Fortunately, there is another strategy for justifying an
aggressive push into enterprise-wide SOA. At the recent Oracle OpenWorld 2011, Choice Hotels VP of Application
Development and Architecture Rain Fletcher as well as other key enterprise
architects from Choice Hotels, Eben Hewitt and Charlie Taylor, presented how
they quickly achieved buy-in during their big meeting with executives using a
simple, yet powerful approach. Rather than walking the executives through cell after spreadsheet cell,
they followed the “a picture is worth a thousand words (or should I say ‘spreadsheet
cells’)” strategy. During one of
the SOA panels, Eben recounted the key meeting and said he was looking forward
to the “What is the ROI for your enterprise SOA strategy” question. Well before the meeting, the architects
informally drew their existing architecture on a whiteboard which evolved over time into something as
complicated as the New York City Subway, the London Tube map, and the Boston T
(subway) overlaid on top of each other…hopelessly complicated. Although most business-focused
executives might not view enterprise SOA as a top priority, the Choice Hotel
executives took one look at the whiteboard image and immediately understood why
Internet-based business objectives couldn’t move at the pace they needed to,
couldn’t innovate with the latest Google API interoperability, and
couldn’t be first-to-market with innovative cloud deployments. The visual impact of the “spaghetti/bird-nest”diagram
jumpstarted the executive's understanding of the as-is business inertia challenge…hard to
move rapidly based on that infrastructure (see image below).


Choice Hotels pre-SOA informal application architecture whiteboard diagram

So if you are looking for a rapid solution to convey to
non-SOA savvy executives why enterprise SOA needs to be a top priority,
consider the “picture is worth a thousand cells” strategy. Even if you put the time and effort
into the ROI of SOA spreadsheet, complementing your justification with an image
can jumpstart their understanding. They may not be 100% convinced after staring at the image for
10 seconds, but you’ve taken them past the tipping point…and 10 seconds is an
impressive break-even time compared to a spreadsheet-only approach.

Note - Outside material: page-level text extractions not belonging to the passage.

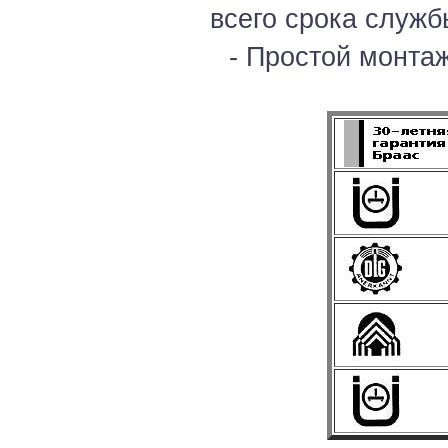
всего срока службы
- Простой монтаж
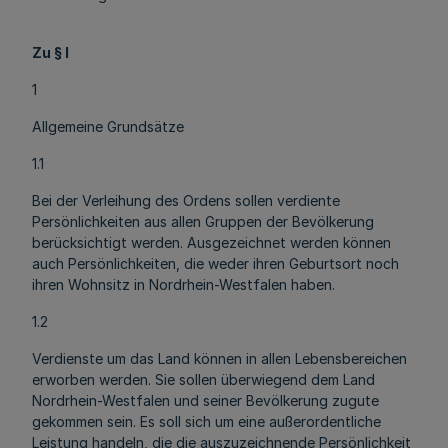
Zu § l
1
Allgemeine Grundsätze
1.1
Bei der Verleihung des Ordens sollen verdiente
Persönlichkeiten aus allen Gruppen der Bevölkerung
berücksichtigt werden. Ausgezeichnet werden können
auch Persönlichkeiten, die weder ihren Geburtsort noch
ihren Wohnsitz in Nordrhein-Westfalen haben.
1.2
Verdienste um das Land können in allen Lebensbereichen
erworben werden. Sie sollen überwiegend dem Land
Nordrhein-Westfalen und seiner Bevölkerung zugute
gekommen sein. Es soll sich um eine außerordentliche
Leistung handeln, die die auszuzeichnende Persönlichkeit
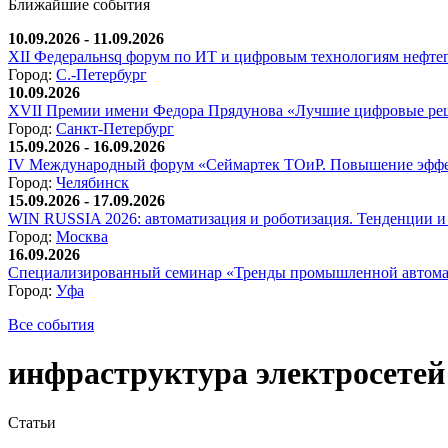
Ближайшие события
10.09.2026 - 11.09.2026
XII Федеральнsq форум по ИТ и цифровым технологиям нефтега
Город:
С.-Петербург
10.09.2026
XVII Премии имени Федора Прядунова «Лучшие цифровые реш
Город:
Санкт-Петербург
15.09.2026 - 16.09.2026
IV Международный форум «Сеймартек ТОиР. Повышение эффе
Город:
Челябинск
15.09.2026 - 17.09.2026
WIN RUSSIA 2026: автоматизация и роботизация. Тенденции и 
Город:
Москва
16.09.2026
Специализированный семинар «Тренды промышленной автома
Город:
Уфа
Все события
инфраструктура электросетей
Статьи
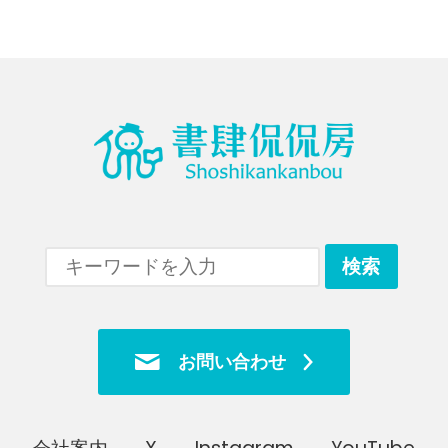
お問い合わせ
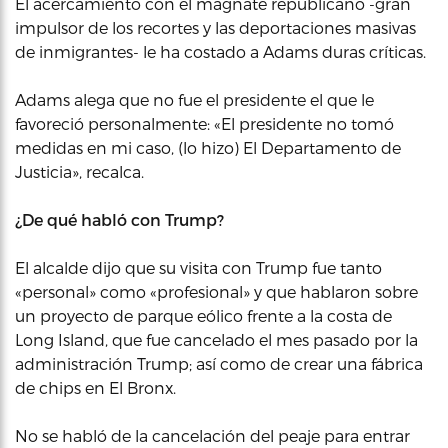
El acercamiento con el magnate republicano -gran
impulsor de los recortes y las deportaciones masivas
de inmigrantes- le ha costado a Adams duras críticas.
Adams alega que no fue el presidente el que le
favoreció personalmente: «El presidente no tomó
medidas en mi caso, (lo hizo) El Departamento de
Justicia», recalca.
¿De qué habló con Trump?
El alcalde dijo que su visita con Trump fue tanto
«personal» como «profesional» y que hablaron sobre
un proyecto de parque eólico frente a la costa de
Long Island, que fue cancelado el mes pasado por la
administración Trump; así como de crear una fábrica
de chips en El Bronx.
No se habló de la cancelación del peaje para entrar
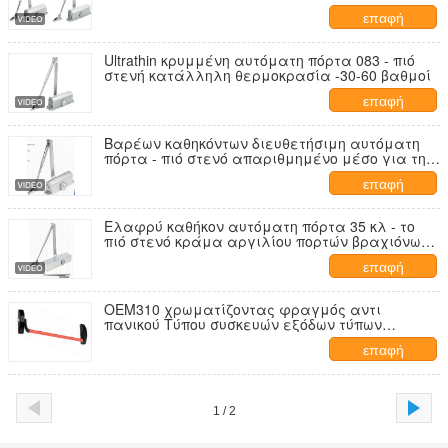
στάσεων
επαφή
Ultrathin κρυμμένη αυτόματη πόρτα 083 - πιό
στενή κατάλληλη θερμοκρασία -30-60 βαθμοί
επαφή
Βαρέων καθηκόντων διευθετήσιμη αυτόματη
πόρτα - πιό στενό απαριθμημένο μέσο για την
πόρτα 150 κλ
επαφή
Ελαφρύ καθήκον αυτόματη πόρτα 35 κλ - το
πιό στενό κράμα αργιλίου πορτών βραχιόνων
ψαλιδιού χάλυβα κρύβει
επαφή
OEM310 χρωματίζοντας φραγμός αντι
πανικού Τύπου συσκευών εξόδων τύπων
έκθεσης διαγώνιος για την πυρίμαχη θύρα
επαφή
1 / 2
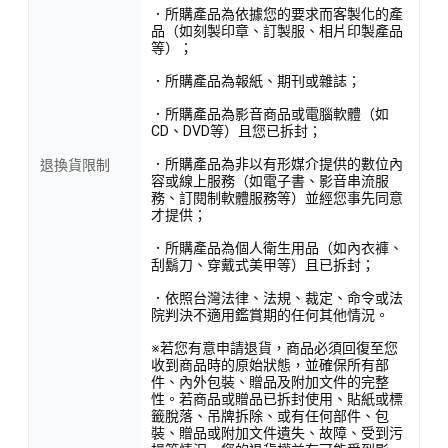
．所購產品為依據您的要求而客製化的產
品（如刻製印章、訂製服、相片印製產品
等）；
．所購產品為報紙、期刊或雜誌；
．所購產品為影音商品或電腦軟體（如
CD、DVD等）且您已拆封；
．所購產品為非以有形媒介提供的數位內
退換貨限制
容或線上服務（如電子書、影音串流服
務、訂閱制軟體服務等）並經您事先同意
才提供；
．所購產品為個人衛生用品（如內衣褲、
刮鬍刀、穿戴式美甲等）且已拆封；
．依照台灣法律、法規、裁定、命令或法
院判決不適用鑑賞期的任何其他情況。
※若您有意申請退貨，商品必須回復至您
收到商品時的原始狀態，並確保所有部
件、內外包裝、贈品及附加文件的完整
性。若商品或贈品已拆封使用、貼紙或標
籤脫落、吊牌拆除、或有任何部件、包
裝、贈品或附加文件遺失、故障、受到污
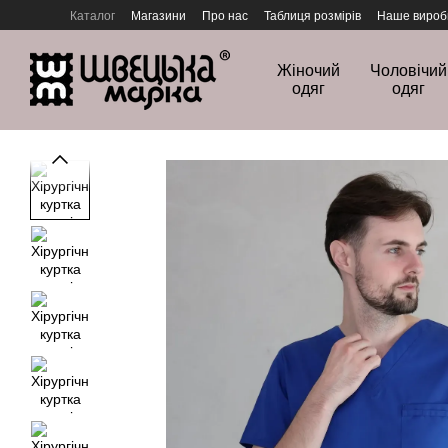
Перейти до основного контенту
Каталог
Магазини
Про нас
Таблиця розмірів
Наше вироб
Політика конфіденційності
Жіночий
Чоловічий
одяг
одяг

Eben and Rain discussing their ROI of SOA meeting with executives at OOW

Oracle OpenWorld 2011 SOA Panel with Rain Fletcher (far right) and Eben Hewitt (second from right) from Choice Hotels explaining their ROI of SOA justification

So take your Dry Erase marker and sketch out your as-is infrastructure and invite everyone else to add their input.  Before long, your new social media platform (the whiteboard) will replace the water cooler as the ideal location to better understand your as-is infrastructure and collectively brainstorm for a better tomorrow.